→ **AIM OF THE EXERCISE**: Continue the review of the ASUS Radeon 9600XT/TVD graphics card below from its final sentence, carrying on its account of the overclocking tests.

TW2004, overclocking tests
- Author: EA Sports
- DirectX Class: 9.0
- Pixel and Vertex Shaders: Yes (unknown versions or amount of effects)
Tiger Woods PGA Tour 2004 is perhaps the most scintillating golfing title available on the PC as of now. Realistic-looking courses, attention to detail and damn engrossing gameplay makes one want to play it to completion. The test here was to measure the average FPS, via FRAPS 2.0, of a hole-in-one replay at the Bethpage course. The FX 5600 Ultra doesn't fare so well, and the ASUS card produces a solid frame-rate at the default test resolution. Please note that the benchmark was limited to a maximum of 1280x1024x32 on ATI cards. That's why the maximum resolution has been changed from the regular 1600x1200x32.
An interesting test of the cards' potential in a modern game.
Overclocking
As we've shown earlier, the ASUS Radeon 9600XT/TVD is based on the new RV360 core. It uses a low capacitance black diamond insulator for higher core speeds. Remember that a number of regular 9600 Pros were able to hit 500MHz GPU speed with stock cooling. Therefore we had high hopes for this card. Those hopes were heightened with the prior knowledge that the test card used Samsung's excellent 2.8ns TinyBGA memory, as found on some 9800 Pro and even 9800XTs.
The bundled SmartDoctor 2 utility offers basic overclocking via sliders. The problem with it stems from the maximum permissible clocks of 530MHz GPU and 650MHz memory. Rage3D Tweak 3.9b was used to gauge just how far that card could go. It was tested inside the confines of a closed case with no extra fan-assisted cooling present.

→ **MATERIAL PROVIDED**:
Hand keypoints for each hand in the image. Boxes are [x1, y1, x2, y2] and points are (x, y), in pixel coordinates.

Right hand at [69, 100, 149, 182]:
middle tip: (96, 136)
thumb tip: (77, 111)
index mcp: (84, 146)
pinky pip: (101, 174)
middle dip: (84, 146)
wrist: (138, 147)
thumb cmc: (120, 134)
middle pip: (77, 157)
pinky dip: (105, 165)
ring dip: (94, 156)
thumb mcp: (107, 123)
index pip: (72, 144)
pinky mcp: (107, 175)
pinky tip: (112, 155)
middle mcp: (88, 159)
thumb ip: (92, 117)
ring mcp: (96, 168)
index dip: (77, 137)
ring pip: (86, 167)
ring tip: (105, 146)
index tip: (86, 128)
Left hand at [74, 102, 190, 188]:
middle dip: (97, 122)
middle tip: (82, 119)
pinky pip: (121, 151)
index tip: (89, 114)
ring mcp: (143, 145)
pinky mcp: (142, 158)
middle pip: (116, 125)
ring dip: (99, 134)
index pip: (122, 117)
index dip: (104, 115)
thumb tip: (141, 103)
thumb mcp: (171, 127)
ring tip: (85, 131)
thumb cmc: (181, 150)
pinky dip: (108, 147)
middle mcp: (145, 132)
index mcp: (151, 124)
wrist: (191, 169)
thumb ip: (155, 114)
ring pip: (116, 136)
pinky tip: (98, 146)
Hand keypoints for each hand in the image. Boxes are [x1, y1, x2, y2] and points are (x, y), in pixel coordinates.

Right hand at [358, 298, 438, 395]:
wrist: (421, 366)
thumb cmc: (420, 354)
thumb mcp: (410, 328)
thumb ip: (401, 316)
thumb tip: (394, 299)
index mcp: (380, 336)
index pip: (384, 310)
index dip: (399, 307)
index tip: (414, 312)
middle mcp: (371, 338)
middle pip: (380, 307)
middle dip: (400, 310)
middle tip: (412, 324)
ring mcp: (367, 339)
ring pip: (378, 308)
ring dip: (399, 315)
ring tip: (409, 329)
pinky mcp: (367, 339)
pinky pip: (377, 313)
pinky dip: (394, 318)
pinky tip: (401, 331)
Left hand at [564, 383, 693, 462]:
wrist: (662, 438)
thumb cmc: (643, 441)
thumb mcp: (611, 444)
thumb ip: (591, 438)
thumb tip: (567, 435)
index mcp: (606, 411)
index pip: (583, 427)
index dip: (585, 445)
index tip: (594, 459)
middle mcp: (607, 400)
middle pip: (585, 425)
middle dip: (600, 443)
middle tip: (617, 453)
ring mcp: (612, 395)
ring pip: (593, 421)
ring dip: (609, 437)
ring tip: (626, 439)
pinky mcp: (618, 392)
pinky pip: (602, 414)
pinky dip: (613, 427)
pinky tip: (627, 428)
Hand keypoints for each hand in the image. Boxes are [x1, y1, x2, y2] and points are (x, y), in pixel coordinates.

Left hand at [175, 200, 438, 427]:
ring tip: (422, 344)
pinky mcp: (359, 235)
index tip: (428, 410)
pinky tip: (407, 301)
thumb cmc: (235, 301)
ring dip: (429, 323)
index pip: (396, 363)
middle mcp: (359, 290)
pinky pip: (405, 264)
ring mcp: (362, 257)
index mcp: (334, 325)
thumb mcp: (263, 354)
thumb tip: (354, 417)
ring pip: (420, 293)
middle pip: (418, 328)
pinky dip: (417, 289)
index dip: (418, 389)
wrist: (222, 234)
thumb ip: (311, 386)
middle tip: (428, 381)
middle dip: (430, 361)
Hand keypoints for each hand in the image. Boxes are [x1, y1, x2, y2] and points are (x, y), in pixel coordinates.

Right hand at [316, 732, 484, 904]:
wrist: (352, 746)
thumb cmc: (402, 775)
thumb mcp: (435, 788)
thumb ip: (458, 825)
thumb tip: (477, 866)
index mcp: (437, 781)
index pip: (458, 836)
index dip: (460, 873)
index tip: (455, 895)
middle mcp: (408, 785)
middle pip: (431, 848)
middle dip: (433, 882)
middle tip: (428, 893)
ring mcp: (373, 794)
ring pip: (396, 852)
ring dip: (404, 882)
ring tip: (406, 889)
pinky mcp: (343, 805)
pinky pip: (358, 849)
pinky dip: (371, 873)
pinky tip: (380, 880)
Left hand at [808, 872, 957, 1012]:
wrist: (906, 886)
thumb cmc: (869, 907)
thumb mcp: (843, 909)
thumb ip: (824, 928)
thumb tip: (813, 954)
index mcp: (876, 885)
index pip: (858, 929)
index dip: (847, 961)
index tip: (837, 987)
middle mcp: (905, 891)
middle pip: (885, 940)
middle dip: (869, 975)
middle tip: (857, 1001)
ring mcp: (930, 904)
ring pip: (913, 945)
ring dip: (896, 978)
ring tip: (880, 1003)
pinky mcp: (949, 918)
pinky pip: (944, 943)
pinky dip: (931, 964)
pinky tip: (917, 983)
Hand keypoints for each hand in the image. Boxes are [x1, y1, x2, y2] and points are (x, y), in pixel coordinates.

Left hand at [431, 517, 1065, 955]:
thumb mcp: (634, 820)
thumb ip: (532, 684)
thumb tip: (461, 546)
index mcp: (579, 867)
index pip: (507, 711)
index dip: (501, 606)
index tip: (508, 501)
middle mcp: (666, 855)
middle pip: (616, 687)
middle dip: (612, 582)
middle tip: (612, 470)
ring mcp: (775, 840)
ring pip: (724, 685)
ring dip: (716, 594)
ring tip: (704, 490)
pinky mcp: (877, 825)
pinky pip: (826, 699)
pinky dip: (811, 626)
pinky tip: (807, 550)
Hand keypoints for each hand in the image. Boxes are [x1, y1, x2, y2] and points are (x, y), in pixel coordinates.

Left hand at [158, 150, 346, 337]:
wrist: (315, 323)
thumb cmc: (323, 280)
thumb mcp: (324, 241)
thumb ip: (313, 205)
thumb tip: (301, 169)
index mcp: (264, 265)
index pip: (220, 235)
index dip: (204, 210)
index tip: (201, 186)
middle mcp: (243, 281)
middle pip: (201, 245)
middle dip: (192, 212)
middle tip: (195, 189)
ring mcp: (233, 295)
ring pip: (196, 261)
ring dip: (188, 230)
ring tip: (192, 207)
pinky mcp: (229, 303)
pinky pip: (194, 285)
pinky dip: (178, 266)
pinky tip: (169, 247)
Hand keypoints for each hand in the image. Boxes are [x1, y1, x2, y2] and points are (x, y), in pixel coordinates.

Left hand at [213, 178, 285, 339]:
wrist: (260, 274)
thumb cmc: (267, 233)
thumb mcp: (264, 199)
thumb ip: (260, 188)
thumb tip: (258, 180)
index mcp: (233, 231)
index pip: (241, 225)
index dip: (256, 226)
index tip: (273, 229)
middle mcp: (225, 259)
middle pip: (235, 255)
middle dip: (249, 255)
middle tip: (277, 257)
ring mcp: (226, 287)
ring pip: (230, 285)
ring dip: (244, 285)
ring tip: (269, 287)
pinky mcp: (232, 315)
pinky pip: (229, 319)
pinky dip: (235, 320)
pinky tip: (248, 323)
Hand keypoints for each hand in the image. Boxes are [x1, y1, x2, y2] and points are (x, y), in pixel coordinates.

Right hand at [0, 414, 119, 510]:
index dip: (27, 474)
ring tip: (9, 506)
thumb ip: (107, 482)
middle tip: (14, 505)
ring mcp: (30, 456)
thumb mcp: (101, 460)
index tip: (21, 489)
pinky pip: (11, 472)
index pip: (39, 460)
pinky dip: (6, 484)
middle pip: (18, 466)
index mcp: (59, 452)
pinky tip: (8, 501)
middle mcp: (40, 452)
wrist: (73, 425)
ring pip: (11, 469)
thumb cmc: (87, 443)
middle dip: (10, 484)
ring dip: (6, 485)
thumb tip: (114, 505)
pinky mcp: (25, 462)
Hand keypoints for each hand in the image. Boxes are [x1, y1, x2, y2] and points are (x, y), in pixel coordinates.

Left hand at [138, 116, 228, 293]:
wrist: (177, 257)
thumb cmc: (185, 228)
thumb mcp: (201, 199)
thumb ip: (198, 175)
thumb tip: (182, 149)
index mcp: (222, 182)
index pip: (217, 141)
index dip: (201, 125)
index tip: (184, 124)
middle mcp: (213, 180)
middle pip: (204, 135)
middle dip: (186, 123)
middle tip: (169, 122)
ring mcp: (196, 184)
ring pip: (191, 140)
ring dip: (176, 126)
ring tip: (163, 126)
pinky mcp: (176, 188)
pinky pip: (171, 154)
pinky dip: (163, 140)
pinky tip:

→ **ANSWER**:
The GPU slider is at maximum. PowerStrip was also used but the card began to have serious stability problems at anything over 580MHz core. So much so that the desktop became corrupted and the drivers had to be removed and installed to cure the problem. At 576MHz, however, everything was as smooth as a baby's bottom. The 2.8ns memory showed no artifacts at 729MHz DDR, and only the odd one at 740MHz. The final, overclocked speeds were tested using AquaMark3 at 1024x768x32 with 4x AA and 8x AF.
AquaMark3 and UT2003 were re-run at 1024x768x32 4x AA / 8x AF to highlight the gains from overclocking.
The ASUS loves this test at default speeds. It just moves further on in the distance once overclocked.
Right to the top of the class again. Wouldn't it have been nice if ATI had released the RV360 at default speeds of 550MHz / 700MHz ?.